In his eighth meditation of the retreat, Varden recalled Christ’s temptation in the desert, when the devil cited Psalm 90 while urging Jesus to throw himself from the Temple. “The devil,” Varden said, “took him to the holy city and placed him on the pinnacle of the temple,” challenging Christ to prove he is the Son of God by casting himself down, “for it is written: ‘He will command his angels concerning you’ and ‘On their hands they will bear you up, so that you will not dash your foot against a stone.’”

“God alone may invite us to jump from a pinnacle,” Varden said. “His call, however, will be, ‘Jump into my arms,’ not, ‘Throw yourself down.’”

Angels, he added, are not sent to indulge human whims. “Angelic interventions are not always reassuring,” he said. “The angels are not there to humor us in our caprices.”

Pointing to a traditional prayer to the guardian angel, Varden highlighted what he called “hefty verbs” describing the angel’s mission: to “enlighten, keep, govern, and guide.” He described an angel as a “guardian of holiness.”

Varden linked that angelic mission to monastic life, long understood as “angelic,” he said, because of its orientation toward praise and because the monk is called to be “aflame with God’s love” and to bring that love to others.

He also connected the angels to the Church’s liturgy, saying Christ’s “canticle of praise” resounds through “a pulsating chain of mediation” that rises from the earth to heaven, echoed in the prefaces of the Mass, where the Church joins the angels’ worship.

Citing St. Bernard, Varden emphasized angels as mediators of God’s providence — while noting that God can act directly but also “delights” in letting his creatures become “channels of grace” for one another.

He quoted Bernard’s counsel to imitate an angel’s movement between charity and contemplation: “Descend, and show mercy to your neighbour; next, in a second movement, letting the same angel elevate your desires, use all the cupiditas of your soul to rise towards the most high and eternal truth.” Varden said Bernard’s language suggests that human yearnings — including embodied desires — are drawn toward fulfillment in God and must be guided toward him.

Varden said the angels’ “last, most decisive act of charity” will come at the hour of death, when they will bear the faithful “through this world’s veil into eternity.” In that moment, he said, “All pretence will fall … Rhetoric will fail.

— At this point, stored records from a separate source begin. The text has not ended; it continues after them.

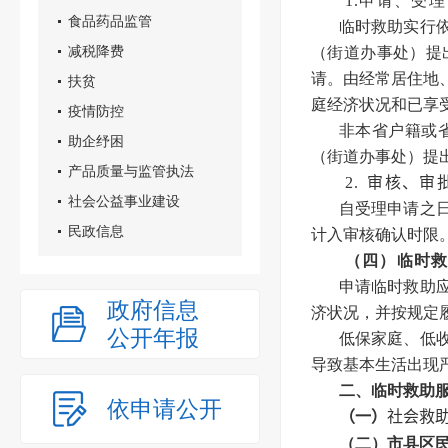
1.申请、受理
食品药品监管
临时救助实行
减税降费
（街道办事处）提
请。由经常居住地
扶贫
庭经济状况和已享
疫情防控
非本省户籍或
助企纾困
（街道办事处）提
产品质量与监管执法
2.
审核、审
社会公益事业建设
自受理申请之
民政信息
计入审核确认时限
（四）临时
申请临时救助
政府信息
济状况，并按规定
公开年报
低保家庭、低
导致基本生活出现
二、临时救助
依申请公开
（一）
社会救助
（二）市县区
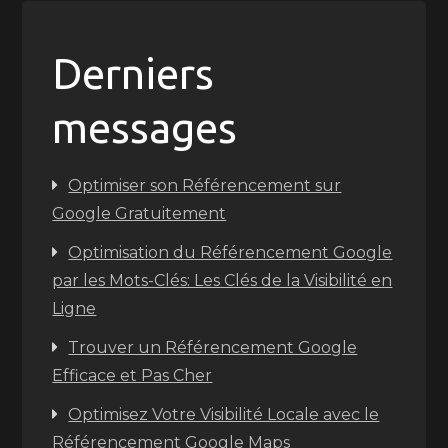
Derniers
messages
Optimiser son Référencement sur
Google Gratuitement
Optimisation du Référencement Google
par les Mots-Clés: Les Clés de la Visibilité en
Ligne
Trouver un Référencement Google
Efficace et Pas Cher
Optimisez Votre Visibilité Locale avec le
Référencement Google Maps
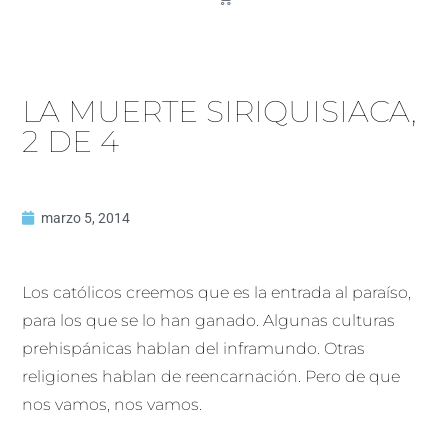
LA MUERTE SIRIQUISIACA,
2 DE 4
marzo 5, 2014
Los católicos creemos que es la entrada al paraíso,
para los que se lo han ganado. Algunas culturas
prehispánicas hablan del inframundo. Otras
religiones hablan de reencarnación. Pero de que
nos vamos, nos vamos.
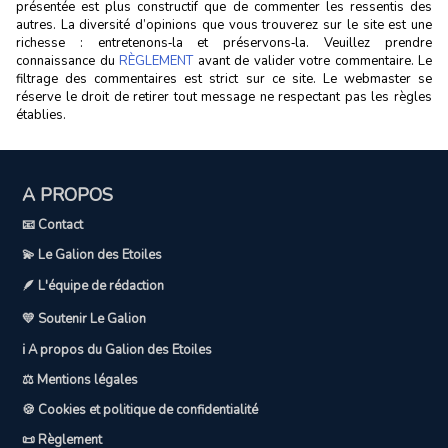
présentée est plus constructif que de commenter les ressentis des
autres. La diversité d’opinions que vous trouverez sur le site est une
richesse : entretenons‑la et préservons‑la. Veuillez prendre
connaissance du
RÈGLEMENT
avant de valider votre commentaire. Le
filtrage des commentaires est strict sur ce site. Le webmaster se
réserve le droit de retirer tout message ne respectant pas les règles
établies.
A PROPOS
📧 Contact
💫 Le Galion des Etoiles
🪶 L'équipe de rédaction
💛 Soutenir Le Galion
ℹ️ A propos du Galion des Etoiles
⚖️ Mentions légales
🍪 Cookies et politique de confidentialité
📜 Règlement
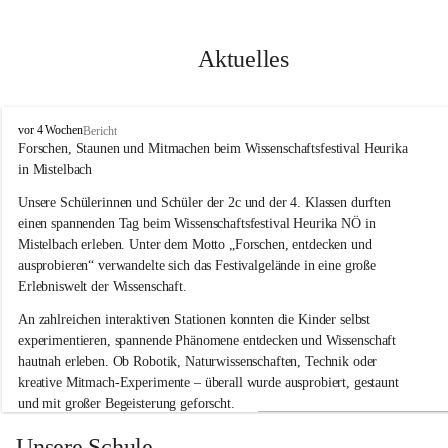
Aktuelles
V
vor 4 Wochen
Bericht
o
Forschen, Staunen und Mitmachen beim Wissenschaftsfestival Heurika 
l
in Mistelbach
k
s
Unsere Schülerinnen und Schüler der 2c und der 4. Klassen durften 
s
einen spannenden Tag beim Wissenschaftsfestival 
Heurika NÖ
 in 
c
Mistelbach erleben. Unter dem Motto 
„Forschen, entdecken und 
h
ausprobieren“
 verwandelte sich das Festivalgelände in eine große 
u
Erlebniswelt der Wissenschaft.
l
e
An zahlreichen interaktiven Stationen konnten die Kinder selbst 
G
experimentieren, spannende Phänomene entdecken und Wissenschaft 
l
hautnah erleben. Ob Robotik, Naturwissenschaften, Technik oder 
o
g
kreative Mitmach-Experimente – überall wurde ausprobiert, gestaunt 
g
und mit großer Begeisterung geforscht.
n
i
Besonders beeindruckend war, dass Wissenschaftlerinnen und 
Unsere Schule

Only truth will stand and sound, attuned to mercy.”

In his ninth meditation, Varden turned again to Bernard, describing how the Cistercian movement was forged between “the ideal and the concrete,” and how Bernard’s early intransigence was “sweetened over time,” turning “the idealist into a realist.”

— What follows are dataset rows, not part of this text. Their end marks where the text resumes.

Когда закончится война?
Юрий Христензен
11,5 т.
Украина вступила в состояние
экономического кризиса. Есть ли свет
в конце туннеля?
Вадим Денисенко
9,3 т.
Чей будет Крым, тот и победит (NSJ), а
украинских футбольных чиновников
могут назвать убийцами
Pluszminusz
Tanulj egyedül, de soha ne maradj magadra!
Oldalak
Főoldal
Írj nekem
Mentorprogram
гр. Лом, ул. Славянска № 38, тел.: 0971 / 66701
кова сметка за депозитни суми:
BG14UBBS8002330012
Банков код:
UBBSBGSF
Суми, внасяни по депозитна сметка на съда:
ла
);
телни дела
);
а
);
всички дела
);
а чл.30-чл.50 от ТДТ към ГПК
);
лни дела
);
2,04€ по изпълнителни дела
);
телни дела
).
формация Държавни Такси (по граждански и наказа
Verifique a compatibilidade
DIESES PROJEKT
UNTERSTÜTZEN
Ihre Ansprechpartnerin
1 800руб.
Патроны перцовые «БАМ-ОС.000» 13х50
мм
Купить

Quoting psychoanalyst Jacques Lacan, Varden noted that “‘the real’ is what we butt against,” but said Bernard’s realism was not simply acceptance of facts. “He learnt above all that the deepest reality of all human affairs is a cry for mercy,” Varden said.

He tied that realism to Bernard’s devotion to the holy name of Jesus, quoting Bernard’s words to his monks: “Every food of the mind … is dry if it is not dipped in that oil; it is tasteless if not seasoned by that salt. Write what you will, I shall not relish it unless it tells of Jesus. Talk or argue about what you will, I shall not relish it if you exclude the name of Jesus. Jesus to me is honey in the mouth, music in the ear, a song in the heart.”

Varden concluded by quoting Bernard’s early biography, the Vita Prima: “He was … at freedom with himself,” adding that a man or woman who is truly free is “glorious to behold.”